La faïence n’est représentée, étonnamment, que par une seule pièce dans la collection, alors que l’on aurait pu s’attendre à trouver des faïences de l’époque Biedermeier de Kilchberg-Schooren dans le canton de Zurich ou d’autres du canton de Berne. La pièce présentée ici est une écritoire en forme de cœur provenant de la manufacture de Durlach dans le Bade Wurtemberg allemand. Elle a été produite entre 1790 et 1800 ( Blaettler/Schnyder 2014, pl. 111,6 ; Petrasch 1975, no 269).

Le spectre des objets en faïence fine de la collection est relativement représentatif de la présence de ce type de céramiques en Suisse alémanique. Lorsque ces objets portent une marque de fabrique, on constate qu’il sont généralement produits à Schramberg et à Zell am Harmersbach dans le Bade-Wurtemberg allemand.

Faïences fines avec une marque de Schramberg.

Faïences fines avec une marque de Zell am Harmersbach.

Faïences fines avec une marque de Kilchberg-Schooren, canton de Zurich, Manufacture Scheller.

Pour ce type de céramiques, quand elles ne portent de marque, il est souvent difficile de distinguer celles de Kilchberg-Schooren des faïences fines d’autres centre de production.
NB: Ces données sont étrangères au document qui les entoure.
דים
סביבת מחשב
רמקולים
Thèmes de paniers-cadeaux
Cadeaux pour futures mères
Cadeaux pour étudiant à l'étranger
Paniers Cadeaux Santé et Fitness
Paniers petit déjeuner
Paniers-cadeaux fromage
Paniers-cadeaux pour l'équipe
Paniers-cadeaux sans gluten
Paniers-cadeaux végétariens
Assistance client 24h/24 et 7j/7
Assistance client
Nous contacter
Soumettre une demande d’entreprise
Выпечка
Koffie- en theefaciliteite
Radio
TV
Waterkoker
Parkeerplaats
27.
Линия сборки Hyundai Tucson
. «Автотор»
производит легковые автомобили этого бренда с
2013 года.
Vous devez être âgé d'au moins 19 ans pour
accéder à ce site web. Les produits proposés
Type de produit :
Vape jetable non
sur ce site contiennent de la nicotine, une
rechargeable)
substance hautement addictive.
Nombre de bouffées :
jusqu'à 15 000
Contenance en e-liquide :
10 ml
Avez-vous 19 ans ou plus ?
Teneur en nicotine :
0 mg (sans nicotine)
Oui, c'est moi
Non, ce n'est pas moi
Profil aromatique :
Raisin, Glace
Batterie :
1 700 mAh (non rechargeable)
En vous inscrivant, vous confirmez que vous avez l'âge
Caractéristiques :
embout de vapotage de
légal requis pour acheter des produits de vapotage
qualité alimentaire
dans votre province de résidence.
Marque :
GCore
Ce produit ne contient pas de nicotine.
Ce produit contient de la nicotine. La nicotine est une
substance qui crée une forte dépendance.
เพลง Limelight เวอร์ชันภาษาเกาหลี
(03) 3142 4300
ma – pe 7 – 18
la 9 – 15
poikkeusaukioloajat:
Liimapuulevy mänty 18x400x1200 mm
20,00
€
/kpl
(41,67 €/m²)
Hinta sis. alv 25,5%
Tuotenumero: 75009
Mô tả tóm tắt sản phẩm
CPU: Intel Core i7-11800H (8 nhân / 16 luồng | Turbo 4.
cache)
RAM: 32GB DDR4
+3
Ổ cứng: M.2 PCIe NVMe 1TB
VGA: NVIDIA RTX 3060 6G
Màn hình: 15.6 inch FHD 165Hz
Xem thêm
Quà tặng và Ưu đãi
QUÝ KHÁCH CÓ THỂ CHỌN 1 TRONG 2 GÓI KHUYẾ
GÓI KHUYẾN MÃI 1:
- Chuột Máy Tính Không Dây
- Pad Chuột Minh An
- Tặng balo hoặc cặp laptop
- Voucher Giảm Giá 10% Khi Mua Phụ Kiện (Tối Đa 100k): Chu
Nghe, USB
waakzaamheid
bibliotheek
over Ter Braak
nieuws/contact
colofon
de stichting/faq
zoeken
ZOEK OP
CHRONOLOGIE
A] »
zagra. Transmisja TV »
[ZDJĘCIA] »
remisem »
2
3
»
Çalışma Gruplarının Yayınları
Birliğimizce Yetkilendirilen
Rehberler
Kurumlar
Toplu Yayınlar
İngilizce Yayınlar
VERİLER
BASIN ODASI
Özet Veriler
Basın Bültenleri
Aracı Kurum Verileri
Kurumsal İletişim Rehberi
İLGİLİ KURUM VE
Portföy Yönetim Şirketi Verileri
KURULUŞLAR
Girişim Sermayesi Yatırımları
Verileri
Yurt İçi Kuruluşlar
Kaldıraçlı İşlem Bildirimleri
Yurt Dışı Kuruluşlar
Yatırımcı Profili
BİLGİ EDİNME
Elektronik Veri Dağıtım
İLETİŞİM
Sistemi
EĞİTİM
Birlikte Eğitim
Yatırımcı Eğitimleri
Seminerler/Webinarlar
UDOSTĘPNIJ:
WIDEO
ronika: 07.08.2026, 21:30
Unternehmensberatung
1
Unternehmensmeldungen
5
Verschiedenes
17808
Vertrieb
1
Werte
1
Vues de Zurich sur des assiettes en faïence fine de Kilchberg-Schooren.

Toutefois, les parallèles établis grâces aux marques de fabrique, quand elles sont présentes, permettent aujourd’hui d’attribuer à la production de Kilchberg-Schooren ces assiettes en faïence fine, non marquées, présentant un décor imprimé caractéristique.

La Suisse romande est tout de même représentée une fois avec une production de Carouge dans le canton de Genève. Pour cette pièce, il s’agit d’une fabrication sous la direction de Charles Degrange & Cie (vers 1885-1903).

Faïences fines avec la marque de Villeroy&Boch, vers 1840-1860, respectivement vers 1880/1900.

Bien entendu, les grands producteurs allemands sont également présents sur le marché suisse alémanique avec quelques pièces. Il s’agit notamment de celles produites par Villeroy&Boch sur ses sites de production de Mettlach et Wallerfangen (Vaudrevange).

Vaisselle sanitaire hygiénique avec une marque de la fabrique de faïence fine Annaburger S.A. (Annaburger Steingutfabrik AG).

La présence de pots de chambre et de set pour la toilette et l’hygiène intime, très souvent fabriqués dans des usines de céramique d’Allemagne centrale, est typique du début du 20ème siècle. Ces céramiques sont ici produites par la fabrique de faïences fines Annaburger S.A. (Annaburger Steingutfabrik AG, 1895-1845), une manufacture de céramique active sous diverses raisons sociales de 1874 à 2015 dans le Land allemand de la Saxe-Anhalt.

 

Céramiques en grès, importées d’Allemagne ou d’Alsace.

Les céramiques en grès ne représentent qu’une petite partie de l’inventaire du musée des traditions populaires de Trubschachen. Comme il n’est pas possible de fabriquer des céramiques en grès en Suisse en raison du manque de terres glaises appropriées, tous les récipients en grès sont importés, le plus souvent d’Allemagne ou de France (Alsace). On y trouve les habituels pots pour la conservation et les usuelles bouteilles d’eau médicinale fréquemment présentes au début du 20ème siècle.

La porcelaine ne joue aucun rôle significatif dans les collections du musée, bien que les porcelaines allemandes de la fin du 19ème et du début du 20ème siècle, en particulier, soient usuellement présentes de manière régulière dans les collections des musées de Suisse alémanique. Les deux tasses à café non marquées ci-dessus s’inscrivent très bien dans ce spectre.

Traduction Pierre-Yves Tribolet

Bibliographie:

Blaettler/Schnyder 2014
Roland Blaettler/Rudolf Schnyder, CERAMICA CH II: Solothurn (Nationales Inventar der Keramik in den öffentlichen Sammlungen der Schweiz, 1500-1950), Sulgen 2014.

Heege/Kistler 2017b
Andreas Heege/Andreas Kistler, Keramik aus Langnau. Zur Geschichte der bedeutendsten Landhafnerei im Kanton Bern (Schriften des Bernischen Historischen Museums 13), Bern 2017.

Petrasch 1975
Ernst Petrasch, Durlacher Fayencen 1723-1847. Ausstellung Badisches Landesmuseum Karlsruhe, Karlsruhe 1975.

Rutschi 1985
Heinz Rutschi, Das Heimatmuseum im Hasenlehn Trubschachen, Langnau 1985.